EXERCISE OBJECTIVE:
The answer should be an exact copy of the lines from the one with "Overall effectiveness of schools" through the end of the listing below, with no other lines.

[SUPPLIED RECORDS Boundary: Start]

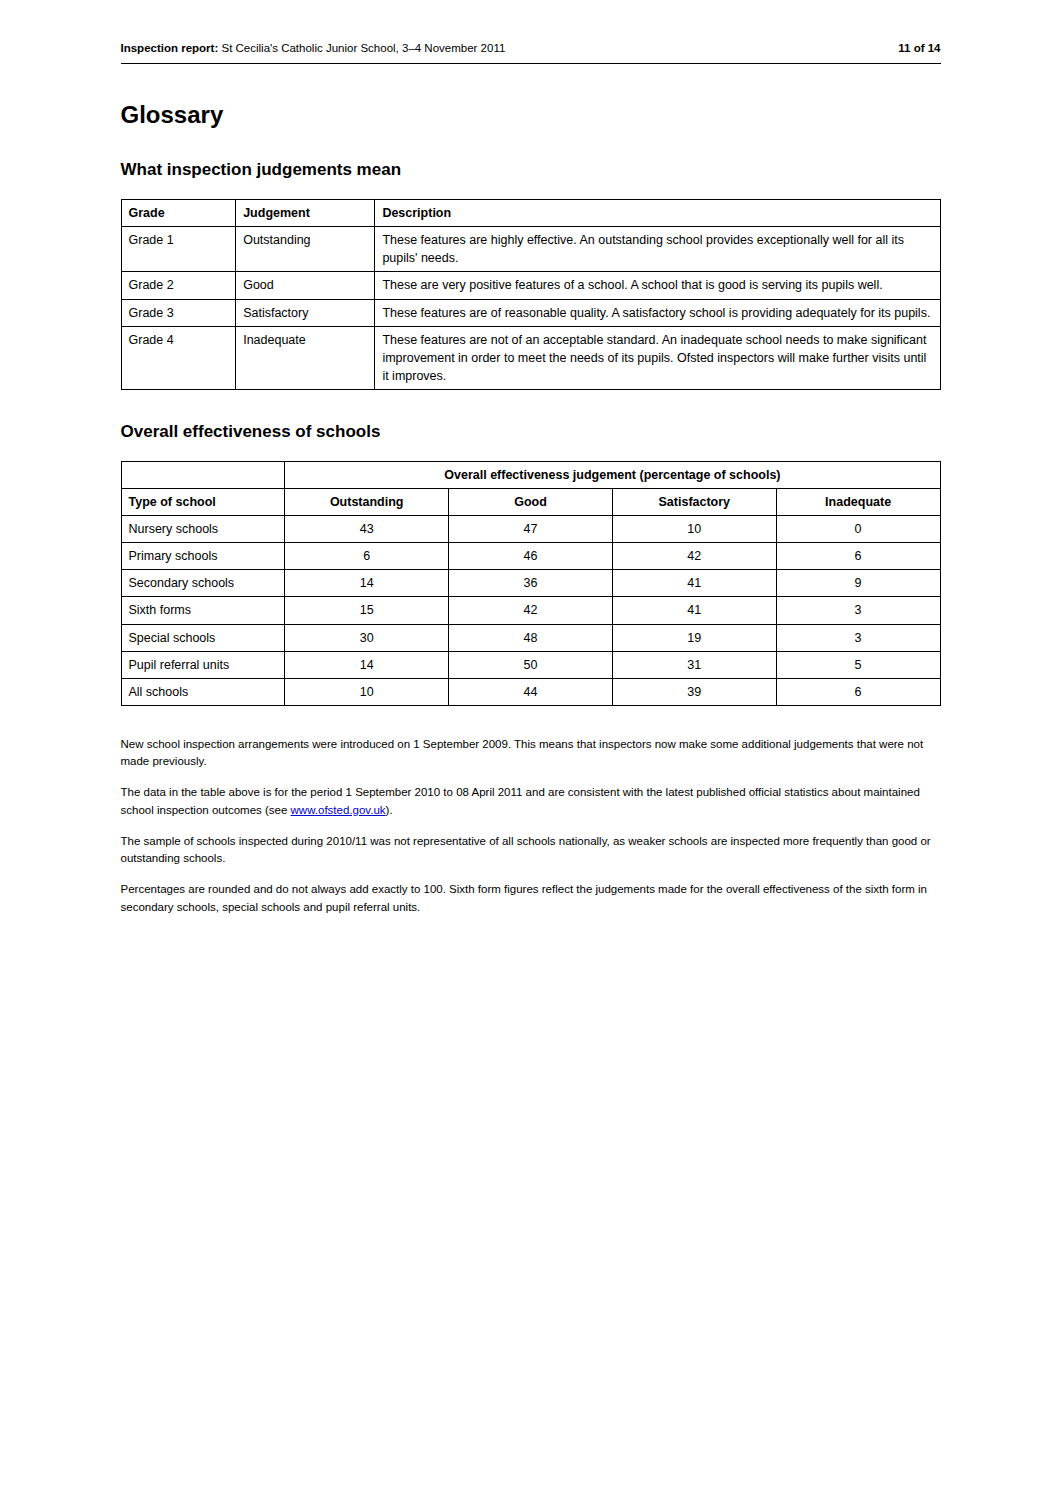Inspection report: St Cecilia's Catholic Junior School, 3–4 November 2011
11 of 14
Glossary
What inspection judgements mean
| Grade | Judgement | Description |
| --- | --- | --- |
| Grade 1 | Outstanding | These features are highly effective. An outstanding school provides exceptionally well for all its pupils' needs. |
| Grade 2 | Good | These are very positive features of a school. A school that is good is serving its pupils well. |
| Grade 3 | Satisfactory | These features are of reasonable quality. A satisfactory school is providing adequately for its pupils. |
| Grade 4 | Inadequate | These features are not of an acceptable standard. An inadequate school needs to make significant improvement in order to meet the needs of its pupils. Ofsted inspectors will make further visits until it improves. |
Overall effectiveness of schools
| | Overall effectiveness judgement (percentage of schools) |
| --- | --- |
| Type of school | Outstanding | Good | Satisfactory | Inadequate |
| Nursery schools | 43 | 47 | 10 | 0 |
| Primary schools | 6 | 46 | 42 | 6 |
| Secondary schools | 14 | 36 | 41 | 9 |
| Sixth forms | 15 | 42 | 41 | 3 |
| Special schools | 30 | 48 | 19 | 3 |
| Pupil referral units | 14 | 50 | 31 | 5 |
| All schools | 10 | 44 | 39 | 6 |
New school inspection arrangements were introduced on 1 September 2009. This means that inspectors now make some additional judgements that were not made previously.
The data in the table above is for the period 1 September 2010 to 08 April 2011 and are consistent with the latest published official statistics about maintained school inspection outcomes (see www.ofsted.gov.uk).
The sample of schools inspected during 2010/11 was not representative of all schools nationally, as weaker schools are inspected more frequently than good or outstanding schools.
Percentages are rounded and do not always add exactly to 100. Sixth form figures reflect the judgements made for the overall effectiveness of the sixth form in secondary schools, special schools and pupil referral units.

[SUPPLIED RECORDS Boundary: End]

SOLUTION FOR THIS EXERCISE:
Overall effectiveness of schools
| | Overall effectiveness judgement (percentage of schools) |
| --- | --- |
| Type of school | Outstanding | Good | Satisfactory | Inadequate |
| Nursery schools | 43 | 47 | 10 | 0 |
| Primary schools | 6 | 46 | 42 | 6 |
| Secondary schools | 14 | 36 | 41 | 9 |
| Sixth forms | 15 | 42 | 41 | 3 |
| Special schools | 30 | 48 | 19 | 3 |
| Pupil referral units | 14 | 50 | 31 | 5 |
| All schools | 10 | 44 | 39 | 6 |
New school inspection arrangements were introduced on 1 September 2009. This means that inspectors now make some additional judgements that were not made previously.
The data in the table above is for the period 1 September 2010 to 08 April 2011 and are consistent with the latest published official statistics about maintained school inspection outcomes (see www.ofsted.gov.uk).
The sample of schools inspected during 2010/11 was not representative of all schools nationally, as weaker schools are inspected more frequently than good or outstanding schools.
Percentages are rounded and do not always add exactly to 100. Sixth form figures reflect the judgements made for the overall effectiveness of the sixth form in secondary schools, special schools and pupil referral units.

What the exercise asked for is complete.